HOMERO E BRILHANTINA
Ethan e Joel Coen
E Ulisses chegou a Ítaca.
Ítaca, Mississipi. Ulisses Everett McGill chega a Ítaca,
Mississipi, fugindo da prisão e da perseguição
implacável do misterioso Cooley, diabo de óculos
escuros e cão de guarda. Com ele, Delmar e Pete, o duo
desastrado com quem Ulisses, o "falinhas mansas", fugiu
da quinta onde cumpriam a sua pena com trabalhos forçados.
Ítaca, Mississipi, após uma viagem cheia de perigos,
surpresas e estranhos personagens, mergulhados em pó,
sépia e sol. Ulisses chega a Ítaca e Homero volta-se
no túmulo. Ulisses chega a Ítaca e encontra o tesouro.
"O Brother Where Art Thou?" é o melhor filme
dos Coen. O humor refinado que os caracteriza, a sensibilidade
estética e estilística, o rigor dos seus puzzles
perfeitos, atingem nota máxima nesta adaptação
da "Odisseia" de Homero. Uma adaptação
livre, claro está, que coloca o destemido Ulisses na pele
de um Clooney em quem o bigodinho Clark
Gable e a brilhantina Dapper Dan se conjugam perfeitamente com
a língua de prata que os Coen lhe emprestaram.
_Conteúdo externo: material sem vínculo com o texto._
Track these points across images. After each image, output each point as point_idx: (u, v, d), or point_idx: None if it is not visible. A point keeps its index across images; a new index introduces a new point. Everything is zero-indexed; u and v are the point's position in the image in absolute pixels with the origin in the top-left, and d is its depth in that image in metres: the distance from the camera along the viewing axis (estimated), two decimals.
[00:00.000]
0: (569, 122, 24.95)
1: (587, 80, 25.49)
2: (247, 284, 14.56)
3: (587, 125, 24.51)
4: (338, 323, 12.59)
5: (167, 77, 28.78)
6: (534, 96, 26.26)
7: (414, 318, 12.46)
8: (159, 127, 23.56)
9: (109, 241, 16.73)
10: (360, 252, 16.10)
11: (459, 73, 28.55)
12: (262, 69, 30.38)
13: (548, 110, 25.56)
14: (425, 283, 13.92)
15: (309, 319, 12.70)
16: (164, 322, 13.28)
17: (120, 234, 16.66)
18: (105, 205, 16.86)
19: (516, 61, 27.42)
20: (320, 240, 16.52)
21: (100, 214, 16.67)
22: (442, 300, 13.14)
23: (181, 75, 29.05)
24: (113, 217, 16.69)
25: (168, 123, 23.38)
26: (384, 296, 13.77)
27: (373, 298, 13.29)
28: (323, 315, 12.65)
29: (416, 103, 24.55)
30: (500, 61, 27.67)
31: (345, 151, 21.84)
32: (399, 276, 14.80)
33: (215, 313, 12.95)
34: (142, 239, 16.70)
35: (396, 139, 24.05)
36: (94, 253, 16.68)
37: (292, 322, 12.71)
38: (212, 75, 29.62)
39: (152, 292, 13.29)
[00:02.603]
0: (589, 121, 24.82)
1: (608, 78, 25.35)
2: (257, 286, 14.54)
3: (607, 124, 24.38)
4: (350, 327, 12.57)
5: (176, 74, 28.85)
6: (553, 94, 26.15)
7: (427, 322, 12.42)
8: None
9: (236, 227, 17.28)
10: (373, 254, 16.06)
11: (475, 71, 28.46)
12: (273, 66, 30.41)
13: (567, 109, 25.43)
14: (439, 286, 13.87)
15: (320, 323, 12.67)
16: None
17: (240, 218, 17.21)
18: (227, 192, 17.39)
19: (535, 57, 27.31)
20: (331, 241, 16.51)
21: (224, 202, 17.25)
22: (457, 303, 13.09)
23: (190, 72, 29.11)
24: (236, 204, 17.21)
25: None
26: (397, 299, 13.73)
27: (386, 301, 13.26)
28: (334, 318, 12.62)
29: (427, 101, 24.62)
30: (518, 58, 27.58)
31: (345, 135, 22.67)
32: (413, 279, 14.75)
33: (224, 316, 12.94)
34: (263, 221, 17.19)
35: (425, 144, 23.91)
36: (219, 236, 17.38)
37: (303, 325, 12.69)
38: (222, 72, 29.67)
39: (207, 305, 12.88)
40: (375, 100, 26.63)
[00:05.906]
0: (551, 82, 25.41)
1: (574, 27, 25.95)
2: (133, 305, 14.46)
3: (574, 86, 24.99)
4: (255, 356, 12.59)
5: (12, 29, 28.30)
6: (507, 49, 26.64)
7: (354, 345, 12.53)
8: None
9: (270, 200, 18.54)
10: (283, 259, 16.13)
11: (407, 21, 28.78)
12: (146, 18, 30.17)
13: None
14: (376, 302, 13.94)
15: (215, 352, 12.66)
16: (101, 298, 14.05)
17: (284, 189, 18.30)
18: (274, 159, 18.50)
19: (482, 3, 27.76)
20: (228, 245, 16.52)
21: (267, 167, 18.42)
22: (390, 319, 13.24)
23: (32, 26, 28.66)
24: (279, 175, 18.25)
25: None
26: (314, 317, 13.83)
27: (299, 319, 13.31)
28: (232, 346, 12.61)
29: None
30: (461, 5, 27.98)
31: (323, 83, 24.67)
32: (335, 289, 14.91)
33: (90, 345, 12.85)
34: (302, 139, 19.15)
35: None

Ítaca, Mississipi, tostada de sol e poeira na altura da
depressão americana. Na altura do Mississipi racista.
Do racismo feroz. Pano de fundo: eleições. E tudo
- fuga, eleições, racismo, armadilhas e sucessos
- tudo impregnado de música. Música que é,
ela mesma, um filme. Brilhante banda sonora que, sem transformar
o filme num musical, nos deixa na deliciosa incerteza de descobrir
quem gera o quê. História gera música? Música
gera história? Coen geram obra-prima.